Und es ist überprüfbar, was zählt, wenn Ihre Autorität auf Vertrauen beruht. Öffnen Sie ein beliebiges reader.me-Tool, öffnen Sie die Entwicklerwerkzeuge (F12) und beobachten Sie den Reiter „Netzwerk“, während Sie eine Datei verarbeiten. Nichts wird hochgeladen. Trennen Sie die Internetverbindung, und es funktioniert weiterhin, weil das Dokument den Rechner ohnehin nie verlassen sollte.
Die alltäglichen Aufgaben, vertraulich erledigt
- Eine Vorgangsakte zusammenstellen. Fügen Sie Urkunde, Ausweise und Begleitunterlagen lokal zu einem sauberen PDF zusammen.

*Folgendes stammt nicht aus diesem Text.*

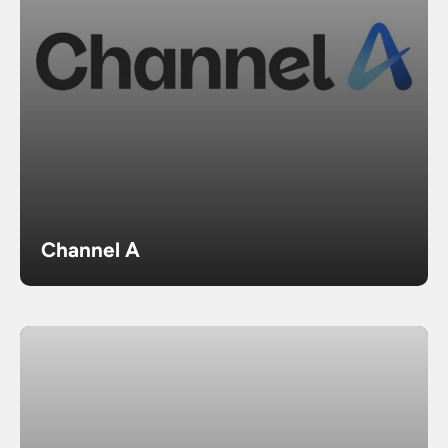
Channel A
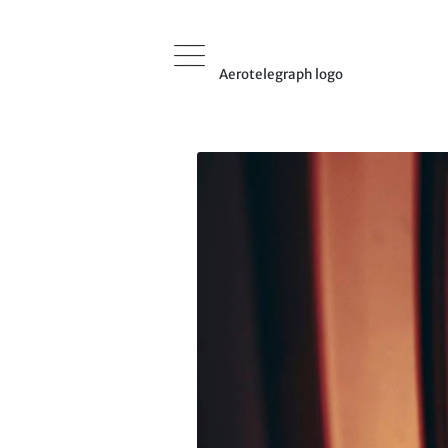
Aerotelegraph logo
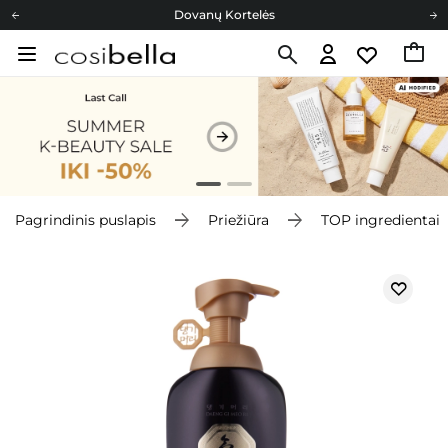
Dovanų Kortelės
Cosibella lojalumo programa
Nemokamas pristatymas nuo 40,00 €
Dovanų Kortelės
Pagrindinis puslapis
Priežiūra
TOP ingredientai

- Schützen, was Sie archivieren oder versenden. Versehen Sie ein Dokument mit einem Passwort, abgesichert durch starke AES-Verschlüsselung, und geben Sie den Schlüssel getrennt weiter. Sie mailen eine Urkunde oder ein Testament an eine Partei? Erst schützen.

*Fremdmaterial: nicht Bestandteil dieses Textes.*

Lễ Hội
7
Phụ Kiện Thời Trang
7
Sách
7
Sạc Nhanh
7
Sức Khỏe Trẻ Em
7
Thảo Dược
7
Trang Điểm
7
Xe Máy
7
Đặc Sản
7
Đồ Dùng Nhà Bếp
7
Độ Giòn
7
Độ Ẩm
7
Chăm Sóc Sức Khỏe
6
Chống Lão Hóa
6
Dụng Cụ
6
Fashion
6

- Komprimieren ohne Offenlegung. Eine eingescannte Urkunde ist schwer. Komprimieren Sie sie, damit sie in eine E-Mail passt, ohne das Dokument des Mandanten an einen Komprimierungsdienst hochzuladen.
- Eine archivierte Urkunde durchsuchbar machen. Ein altes Scan-Dokument wird nach OCR durchsuchbar, sodass Sie im Archiv finden, was Sie brauchen. Der Scan bleibt auf dem Rechner.
- Eine Unterschrift hinzufügen. Signieren Sie ein Dokument mit dem Signatur-Tool für die alltägliche elektronische Unterzeichnung, ohne dass ein Drittdienst die Datei berührt. (Für die qualifizierten elektronischen Signaturen, die manche notariellen Akte verlangen, nutzen Sie Ihr akkreditiertes Zertifikat und die passende amtliche Software; dies deckt das gewöhnliche Unterzeichnen dazwischen ab.)
Vertrauen, das Sie belegen können
Der ganze Wert eines Notars liegt darin, die Instanz zu sein, auf die sich alle verlassen können, dass ein Dokument korrekt behandelt wird. Das lässt sich kaum behaupten, wenn ein Teil des Arbeitsablaufs sensible Urkunden klammheimlich über fremde Server leitet, deren Löschzusagen Sie auf gut Glück hinnehmen. Die Arbeit im Browser schließt diese Lücke: Es gibt keinen Dritten, für den Sie geradestehen müssten, weil es keinen gibt. Das Dokument geht vom Mandanten zum Rechner der Kanzlei und dann dorthin, wo es hingehört, ohne einen PDF-Dienst dazwischen.
Bei derart sensiblen und folgenreichen Dokumenten ist es keine zusätzliche Vorsichtsmaßnahme, sie bei jedem Schritt auf dem eigenen Rechner zu halten; es ist die Grundlinie, die der Beruf verlangt. Öffnen Sie die PDF-Tools, erledigen Sie die Arbeit im Browser, und die wichtigsten Dokumente des Mandanten bleiben genau dort, wo ein Notar sie verwahren soll.